Wayne Rooney during England's 2-1 loss to Uruguay in the 2014 World Cup. Photo by Mark J. Rebilas-USA TODAY Sports

In fact, having English players so focused on staying in England has probably inhibited development. Certainly, many players on the fringes of the first team would benefit from a spell in leagues from around the world that would help them capture different nuances of the game. For example, a player could benefit from spending time in the Dutch Eredivisie where the emphasis is on passing and scoring. But English players rarely play in foreign leagues.

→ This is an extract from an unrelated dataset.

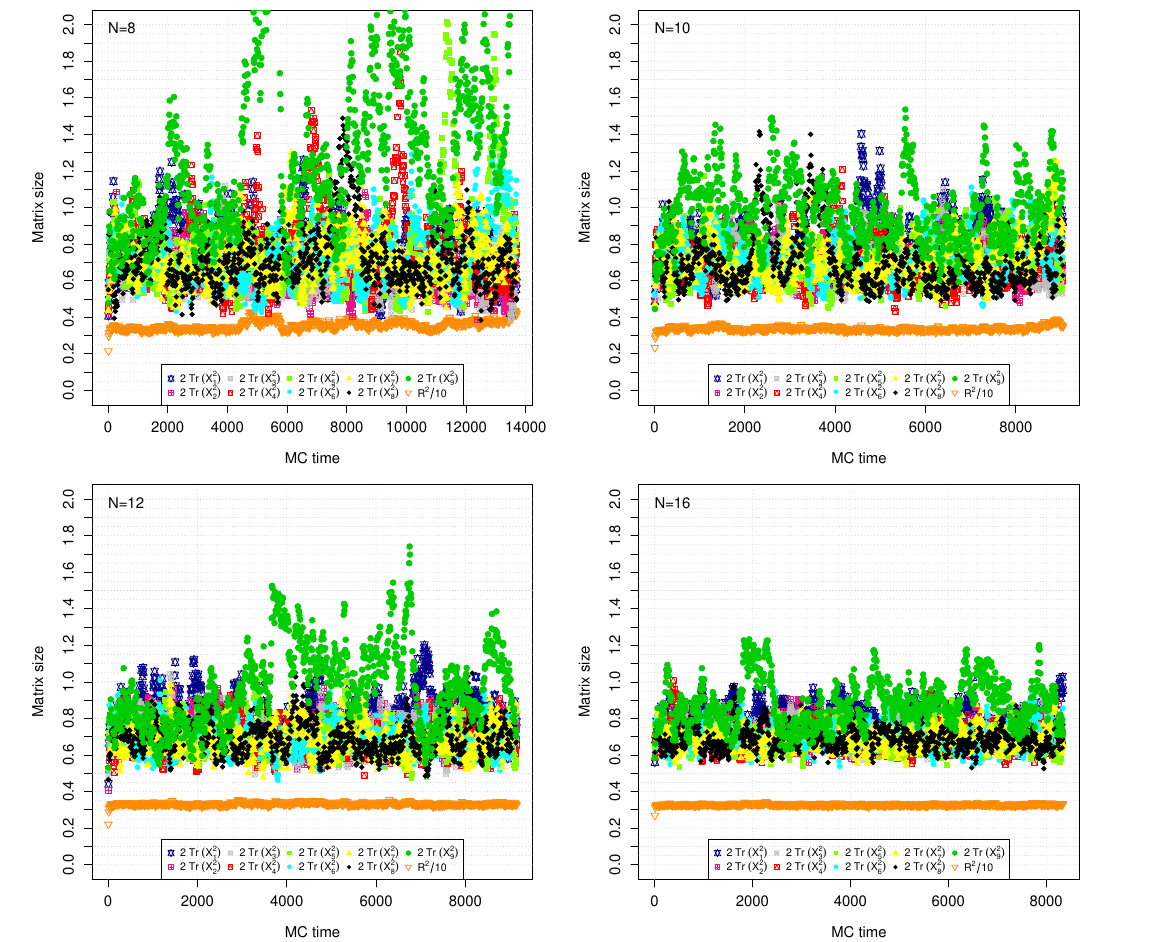
Figure 5 . Monte Carlo histories with T = 0 . 3 , µ = 0 . 5 , L = 30 , N = 8 , 10 , 12 , 16 . We observe temporary increases in Tr X 2 more frequently and strongly at lower N . Some green data points for N = 8 are above the plotting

This latest English FA proposal has been buoyed by the surprise emergence this season of 21-year-old Tottenham striker Harry Kane, who spent a considerable amount of time on the bench last year and at the beginning of this season, and who is now among the league leaders in goals.

"How many other Harry Kanes are there in the academies of English football who cannot get a first-team game?" Dyke wrote in the Guardian.

Probably none, said Kuper. Scouting has become so exact that it's almost impossible for any hidden gems not to be discovered by either their own team or by someone else. The fact that Spurs never sold Kane showed that they valued him even if they knew it would take longer for him to develop.

Kuper believes the current league structure—with a slew of foreign players taking up the majority of roster spots, thereby creating the most talented league in the world top to bottom—is what has allowed Kane, who went on loan four times before establishing himself at Tottenham, to blossom.

"His problem wasn't the EPL," Kuper said. "His problem was that he wasn't good enough and now he is…You need to be patient with certain players. Spurs did that with Harry Kane."

He added: "What is helping Harry Kane now is that he has to play at the highest level each week."